The National Bureau of Statistics reported a population decrease of 2.08 million (0.15%) to 1.409 billion. This decline was more significant than the 850,000 drop in 2022, marking the first decline since 1961.
The pandemic-related deaths, coupled with a birth rate decrease of 5.7%, resulted in 11.1 million fatalities and 9.02 million births. The birth rate reached a historic low of 6.39 per 1,000 inhabitants. China’s long-standing trend of falling birth rates is attributed to factors such as urbanization, economic shifts, and the aftermath of the one-child policy.
Youth unemployment, declining white-collar earnings, and a property sector crisis further dampened the desire for more children. This demographic shift raises concerns about economic implications, including a dwindling workforce and consumer base, increased costs for retirement pensions, and strained local governments.

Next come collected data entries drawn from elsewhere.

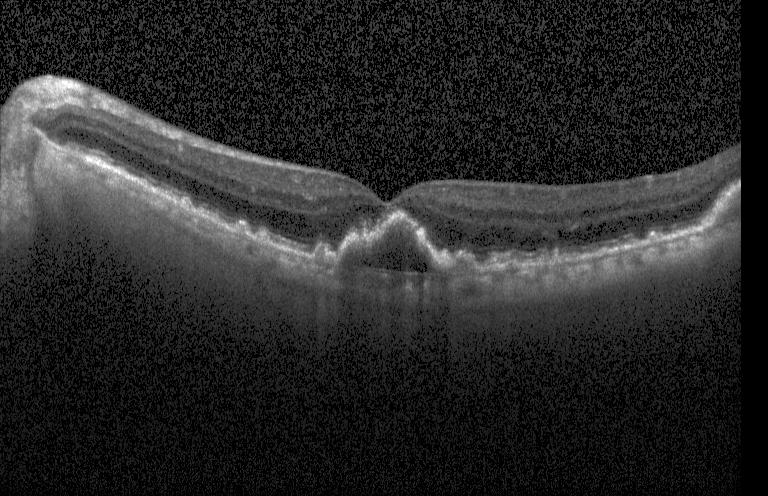

Finding: a choroidal neovascular membrane.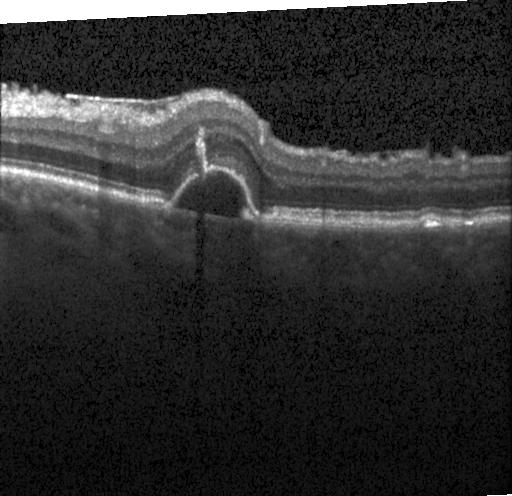

Retinal OCT B-scan, horizontal scan through the fovea — Impression: a choroidal neovascular membrane.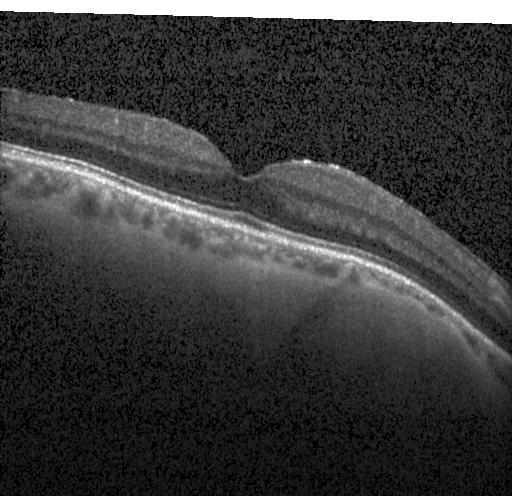

Assessment: no choroidal neovascularization, diabetic macular edema, or drusen.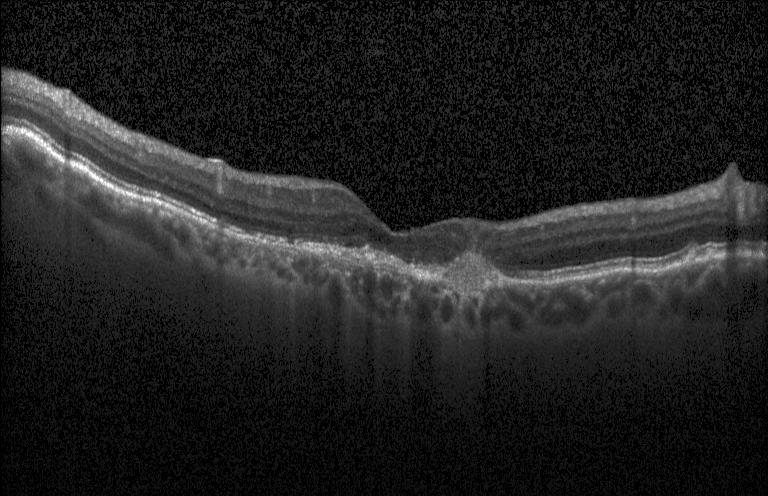 Assessment: a choroidal neovascular membrane.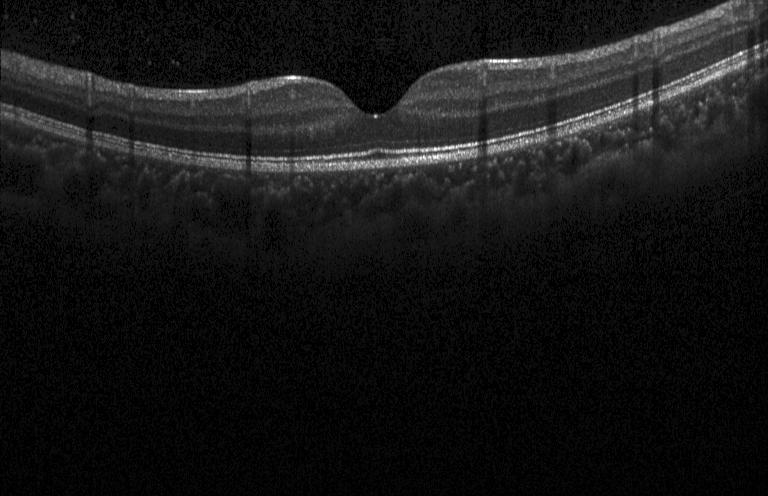

Centered on the fovea · spectral-domain optical coherence tomography · OCT B-scan — Dx: no evidence of CNV, DME, or drusen.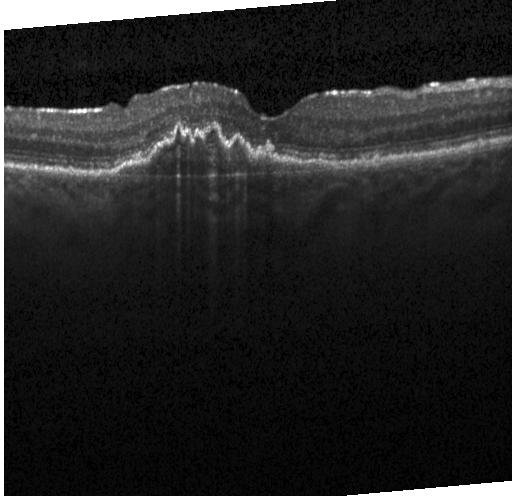
Spectral-domain OCT, fovea-centered, retinal OCT B-scan, Heidelberg Spectralis. Finding: CNV.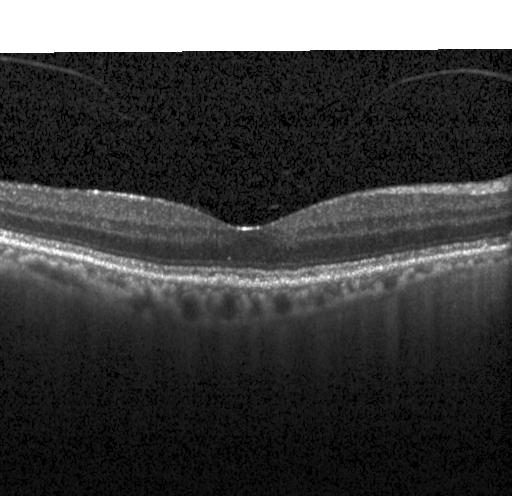

Retinal OCT cross-section, fovea-centered
Finding: no evidence of CNV, DME, or drusen.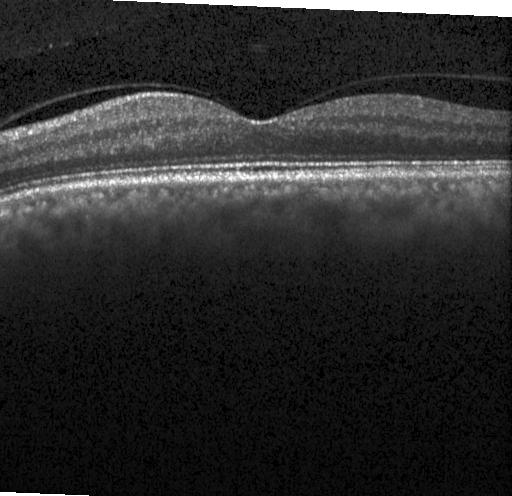

Horizontal scan through the fovea · SD-OCT · acquired on a Heidelberg Spectralis · OCT B-scan
The scan shows neither choroidal neovascularization, diabetic macular edema, nor drusen.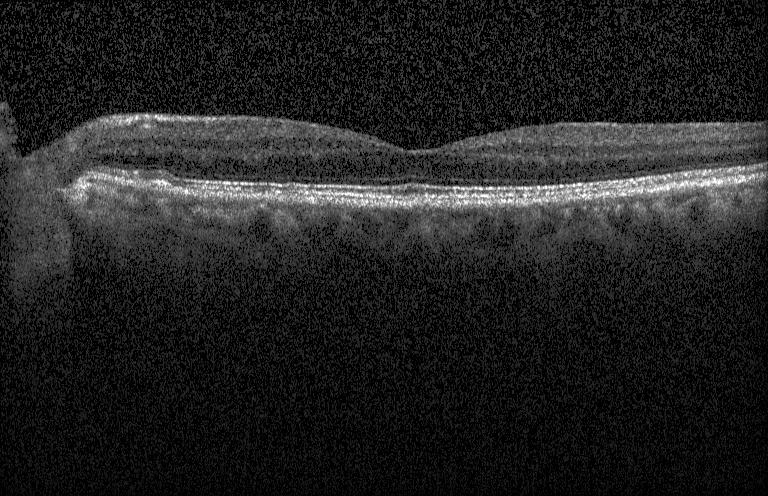

Impression: multiple drusen.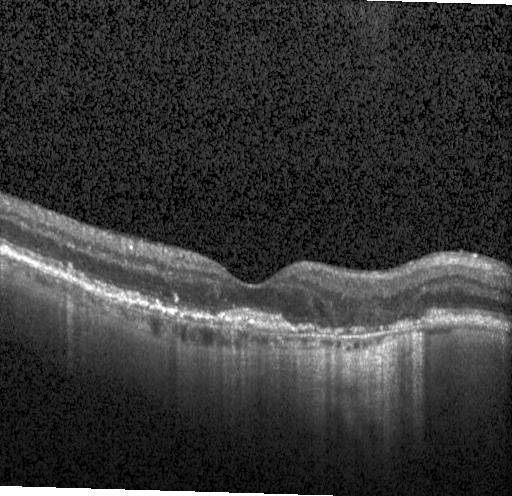
Impression: choroidal neovascularization (CNV).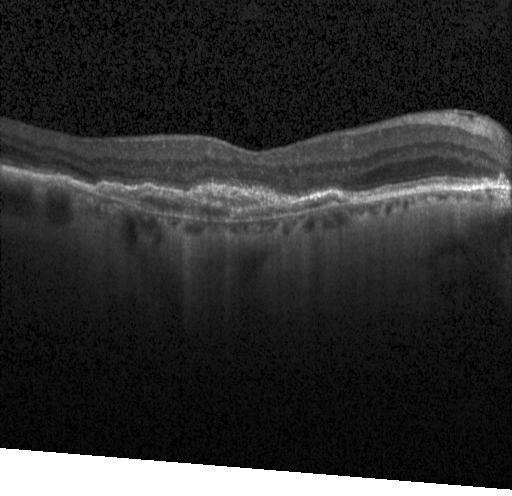
Macular OCT: a choroidal neovascular membrane.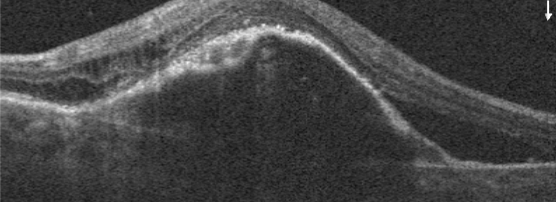
Instrument: Optovue Avanti RTVue XR. Optical coherence tomography B-scan. Assessment: age-related macular degeneration (AMD).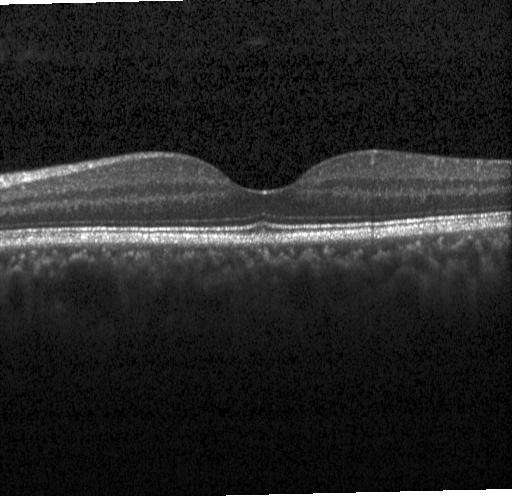 Retinal OCT cross-section showing no choroidal neovascularization, no diabetic macular edema, and no drusen.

China’s population over 60 rose to 21.1% of the total, with the death rate reaching 7.87 deaths per 1,000 inhabitants. UN estimates project a continued population decline, anticipating a decrease of 109 million by 2050. India surpassed China as the most populous country in 2022.
China faces challenges in sustaining the pension system, with projections indicating potential insolvency by 2035. Efforts to encourage childbirth through local initiatives lack uniform implementation and face financial constraints. President Xi Jinping’s call for fostering a culture of marriage and childbearing underscores the socio-economic implications of demographic shifts.
Despite incentives like longer maternity leaves and tax discounts, challenges persist, including high childcare costs, job market uncertainties, and deeply ingrained societal norms. The complexity of these issues poses obstacles to reversing the trend of declining births and calls for comprehensive, nationally coordinated solutions.